PhD student receives Google Policy Fellowship at New America Foundation
Colin Rhinesmith, a doctoral student in library and information science at Illinois, is trying to bridge the digital divide. The digital divide addresses how a lack of access to computers and the Internet can hamper certain parts of the population.
After years researching community media and the social impact of broadband technology, Rhinesmith was named a Google Policy Fellow and will work in Washington, D.C., this summer with the New America Foundation’s Open Technology Initiative.
“I was totally blown away when I heard the news,” Rhinesmith said. “It was very exciting.

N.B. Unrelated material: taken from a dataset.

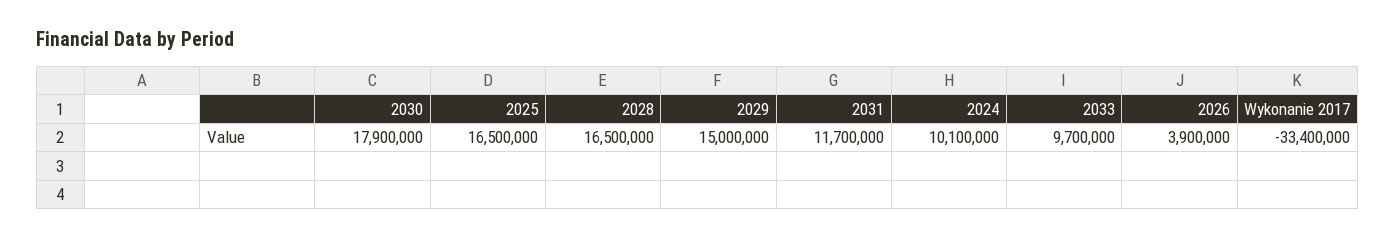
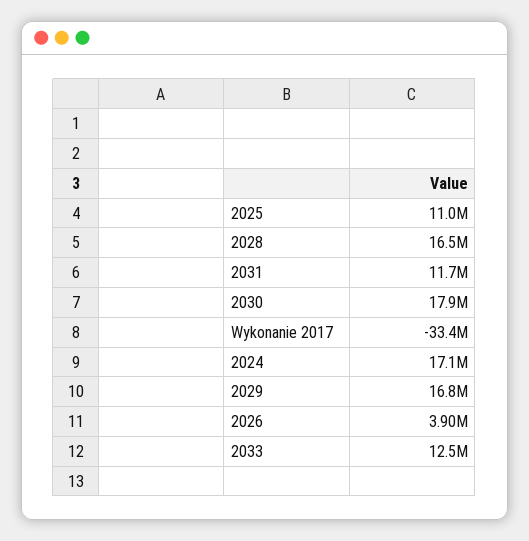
2025: 16500000 -> 11000000
2029: 15000000 -> 16800000
2024: 10100000 -> 17100000
2033: 9700000 -> 12500000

It’s a real honor to be involved with the New American Foundation.”
The fellowship has two main components. In the first, Rhinesmith will be assisting the Open Technology Initiative’s (OTI) work with the Free Library of Philadelphia and its involvement with four community organizations: Heavenly Hall Annex, Cambodian Association of Greater Philadelphia, Institute for the Development of African-American Youth and The Village of Arts and Humanities. These organizations are "hot spots" that provide library resources, such as free computer labs with Internet, to the community through a two-year John S. and James L. Knight Foundation grant.
Rhinesmith will assess each organization’s needs to help in their community engagement efforts, which include increasing people's access to life-enhancing information and knowledge.

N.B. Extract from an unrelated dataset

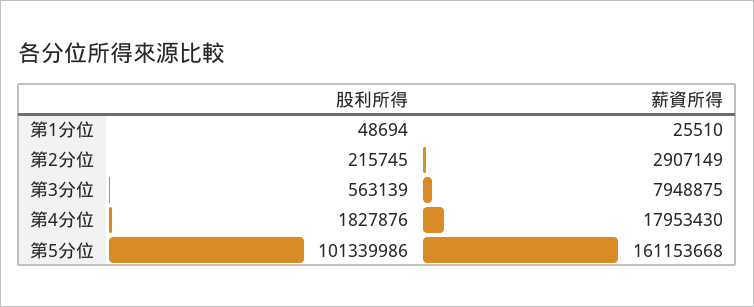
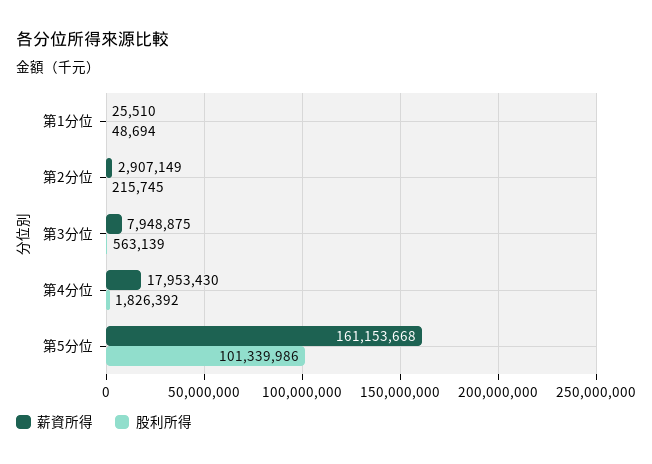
股利所得, 第4分位: 1827876 -> 1826392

In the second part of the fellowship, Rhinesmith will be gathering data for his dissertation at Illinois. Since Rhinesmith’s research involves community media, he wants to interview executives, managers and staff at community organizations in Philadelphia.

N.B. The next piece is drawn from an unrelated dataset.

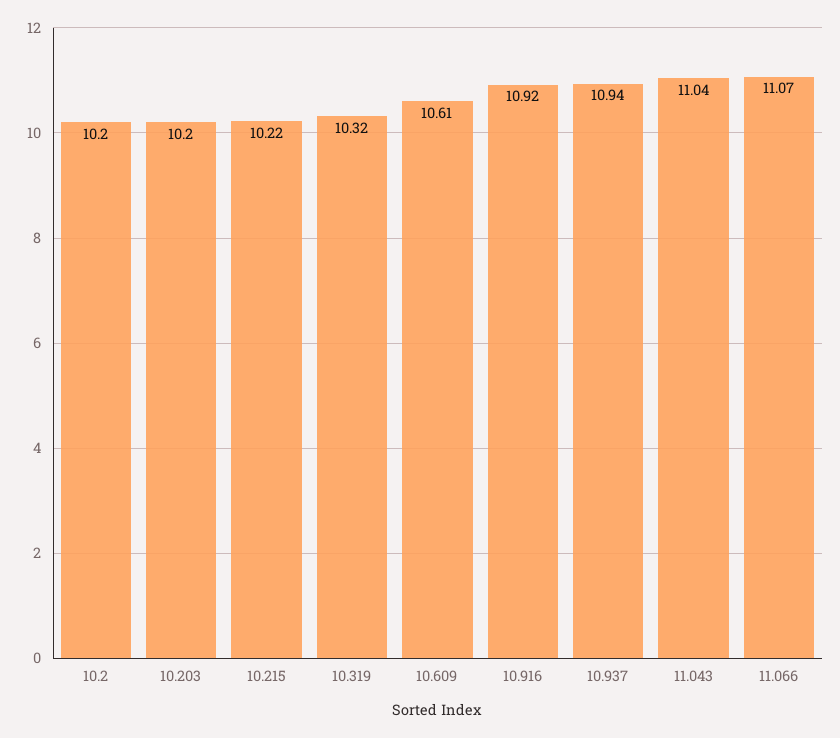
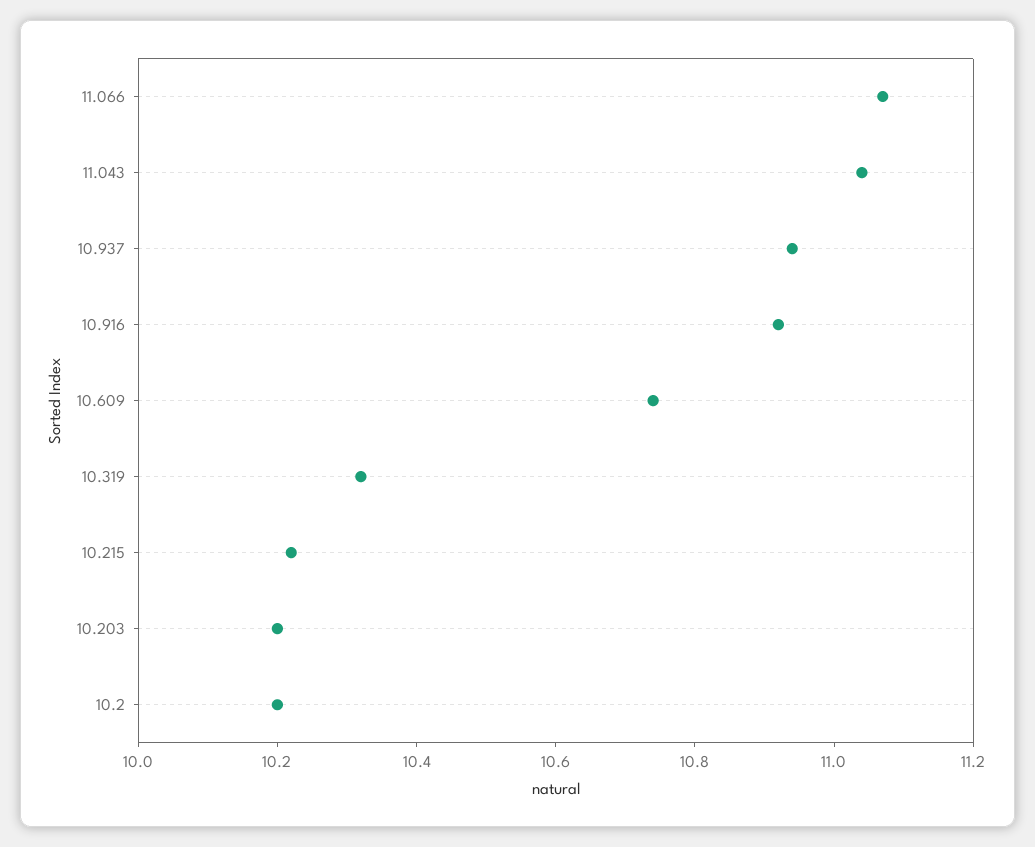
10.609: 10.61 -> 10.75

“This allows me to start collecting data, which will provide a huge jump start at working on my dissertation,” Rhinesmith said.
Rhinesmith’s research focuses on how community media organizations have transitioned historically and how they are trying to transition into the broadband world. He will conduct a comparative study with organizations that have adopted broadband technology in Philadelphia and Detroit, looking at how those organizations use both traditional and emerging technology to serve their community’s information needs.
“It’s really perfect,” Rhinesmith said. “The New America Foundation’s Open Technology Initiative works hard to match the research interests of the Policy Fellows with the work that he or she will be involved with at the organization.”
The fellowship, 10 paid weeks, is more of a job than an internship, Rhinesmith said.
Rhinesmith just finished his first year as a PhD student and is a member of Christian Sandvig’s Project on Public Policy and Advanced Communication Technology.